"Un photographe en mouvement"
par Michel Covin
(Docteur d'Etat ès Lettres et Sciences Humaines, professeur émérite à l'Université de Paris I, Panthéon-Sorbonne.)


Aujourd'hui, la question qui se pose à tout homme qui se respecte est celle-ci : comment voyager en évitant le vagabondage touristique ? Jean-Paul Kaufmann, Sylvain Tesson, par exemple, ont répondu à leur manière : en suivant les traces de Napoléon, le premier à Sainte-Hélène puis à Eylau, le second à la Bérézina. Le résultat : des livres qui sont de véritables leçons d'écriture. Non pas que ces auteurs recherchent dans le voyage une source d'inspiration extérieure, ni même une occasion d'écrire ; mais parce que le voyage, c'est leur style, et le style leur façon de voyager. L'un ne va pas sans l'autre : ils ne "racontent" pas leur aventure ; ils s'inventent et se trouvent au fur et à mesure que celle-ci se développe. Parce qu'il est existentiel, leur voyage devient tout naturellement littérature.

*Actions à faire:*
• a. Recopiez mot pour mot le passage du texte sur le voyage et l'écriture, depuis "Aujourd'hui, la question" jusqu'à "tout naturellement littérature." inclus.
• b. Continuez le texte sur le voyage et l'écriture en reprenant juste après sa dernière phrase.

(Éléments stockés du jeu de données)
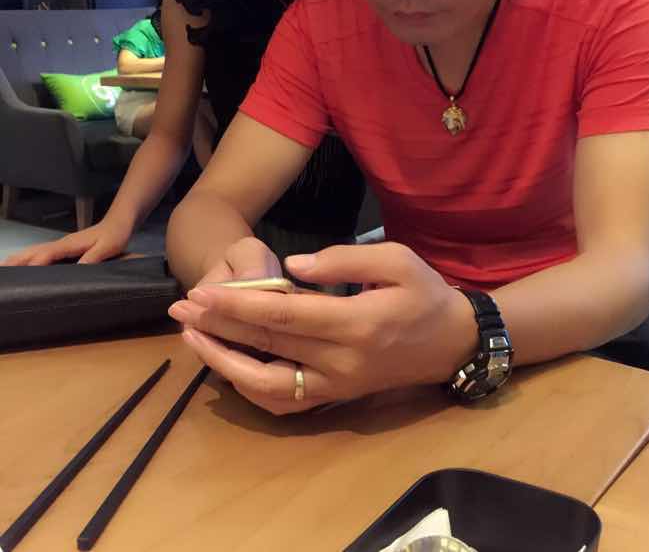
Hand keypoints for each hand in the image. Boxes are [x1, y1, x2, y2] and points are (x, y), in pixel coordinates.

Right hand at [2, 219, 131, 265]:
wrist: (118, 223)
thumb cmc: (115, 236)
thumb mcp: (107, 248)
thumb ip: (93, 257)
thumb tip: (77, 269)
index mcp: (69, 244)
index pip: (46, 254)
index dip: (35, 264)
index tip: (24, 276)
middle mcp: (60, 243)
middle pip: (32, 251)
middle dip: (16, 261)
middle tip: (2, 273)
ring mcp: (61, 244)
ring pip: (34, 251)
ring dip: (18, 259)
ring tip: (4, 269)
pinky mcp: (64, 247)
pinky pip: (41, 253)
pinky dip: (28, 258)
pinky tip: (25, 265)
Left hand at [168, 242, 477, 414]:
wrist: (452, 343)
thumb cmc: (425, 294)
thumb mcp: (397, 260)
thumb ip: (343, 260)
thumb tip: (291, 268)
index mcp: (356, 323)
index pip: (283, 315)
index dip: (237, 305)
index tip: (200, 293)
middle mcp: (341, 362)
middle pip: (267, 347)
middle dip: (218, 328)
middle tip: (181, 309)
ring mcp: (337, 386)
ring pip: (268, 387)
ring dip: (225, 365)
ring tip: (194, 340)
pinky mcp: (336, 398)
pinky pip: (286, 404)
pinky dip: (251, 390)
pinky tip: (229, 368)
* * *
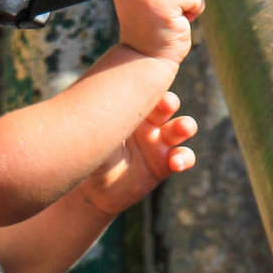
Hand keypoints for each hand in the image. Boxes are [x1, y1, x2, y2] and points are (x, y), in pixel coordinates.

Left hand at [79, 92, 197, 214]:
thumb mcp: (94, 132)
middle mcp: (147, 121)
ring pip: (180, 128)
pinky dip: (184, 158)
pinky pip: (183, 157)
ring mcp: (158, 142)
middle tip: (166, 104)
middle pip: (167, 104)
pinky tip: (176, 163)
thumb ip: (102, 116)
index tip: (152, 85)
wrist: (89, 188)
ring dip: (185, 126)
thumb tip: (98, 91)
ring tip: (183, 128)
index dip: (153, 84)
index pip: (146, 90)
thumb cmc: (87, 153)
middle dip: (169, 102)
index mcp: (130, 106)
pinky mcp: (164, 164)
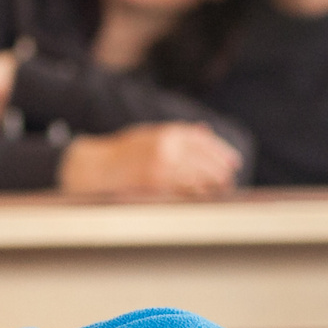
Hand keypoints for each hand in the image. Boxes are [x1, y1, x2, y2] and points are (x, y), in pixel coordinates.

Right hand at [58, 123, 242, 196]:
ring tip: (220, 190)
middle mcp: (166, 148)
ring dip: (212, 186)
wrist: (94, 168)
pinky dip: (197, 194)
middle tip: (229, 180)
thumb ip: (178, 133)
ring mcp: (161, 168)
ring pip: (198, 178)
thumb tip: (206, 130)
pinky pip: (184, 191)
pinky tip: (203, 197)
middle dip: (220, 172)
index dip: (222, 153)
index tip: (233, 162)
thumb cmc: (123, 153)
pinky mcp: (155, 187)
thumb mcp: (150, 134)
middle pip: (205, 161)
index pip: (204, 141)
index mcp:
...
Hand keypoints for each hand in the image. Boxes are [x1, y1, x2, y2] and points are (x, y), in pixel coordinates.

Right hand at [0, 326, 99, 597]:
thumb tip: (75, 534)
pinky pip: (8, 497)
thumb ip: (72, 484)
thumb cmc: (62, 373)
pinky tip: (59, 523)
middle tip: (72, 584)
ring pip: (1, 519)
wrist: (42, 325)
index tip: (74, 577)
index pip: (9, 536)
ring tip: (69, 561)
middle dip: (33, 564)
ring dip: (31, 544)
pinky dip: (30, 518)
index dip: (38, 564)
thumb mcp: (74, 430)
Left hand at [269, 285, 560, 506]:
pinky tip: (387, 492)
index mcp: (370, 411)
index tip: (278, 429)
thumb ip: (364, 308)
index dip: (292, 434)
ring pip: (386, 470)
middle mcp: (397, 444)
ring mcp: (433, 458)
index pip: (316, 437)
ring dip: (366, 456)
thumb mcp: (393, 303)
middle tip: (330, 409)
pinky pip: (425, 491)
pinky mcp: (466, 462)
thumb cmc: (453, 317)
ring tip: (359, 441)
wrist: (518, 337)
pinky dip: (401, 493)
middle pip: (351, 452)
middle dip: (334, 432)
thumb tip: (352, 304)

*Réponses attendues:*
• a.
Aujourd'hui, la question qui se pose à tout homme qui se respecte est celle-ci : comment voyager en évitant le vagabondage touristique ? Jean-Paul Kaufmann, Sylvain Tesson, par exemple, ont répondu à leur manière : en suivant les traces de Napoléon, le premier à Sainte-Hélène puis à Eylau, le second à la Bérézina. Le résultat : des livres qui sont de véritables leçons d'écriture. Non pas que ces auteurs recherchent dans le voyage une source d'inspiration extérieure, ni même une occasion d'écrire ; mais parce que le voyage, c'est leur style, et le style leur façon de voyager. L'un ne va pas sans l'autre : ils ne "racontent" pas leur aventure ; ils s'inventent et se trouvent au fur et à mesure que celle-ci se développe. Parce qu'il est existentiel, leur voyage devient tout naturellement littérature.

• b.
 

Les voyages de Fabrice Pierre sont de la même espèce. Sauf que les œuvres qu'il en tire ne sont pas littéraires, mais photographiques. Or la photographie, par rapport à la littérature, offre un piège et une difficulté inattendue : elle est facile. N'est-elle pas, en effet, surtout avec l'avènement du numérique, devenue la plus massive, la plus banale des pratiques culturelles, et d'où tirerait-elle sa généralité, sinon de sa facilité ? 

 

La question devient donc celle-ci : comment voyager en évitant le vagabondage photographique ? Réponse : en rendant, à tout le moins, la photographie difficile. C'est dans l'obstacle qu'elle trouvera sa consistance, et cet obstacle, elle le rencontrera dans le travail de la durée, qui est à l'opposé de son principe déclaré : l'immédiateté de la prise de vue, la facilité du simple clic, c'est vu, c'est pris... Au hasard de ce qui s'offre.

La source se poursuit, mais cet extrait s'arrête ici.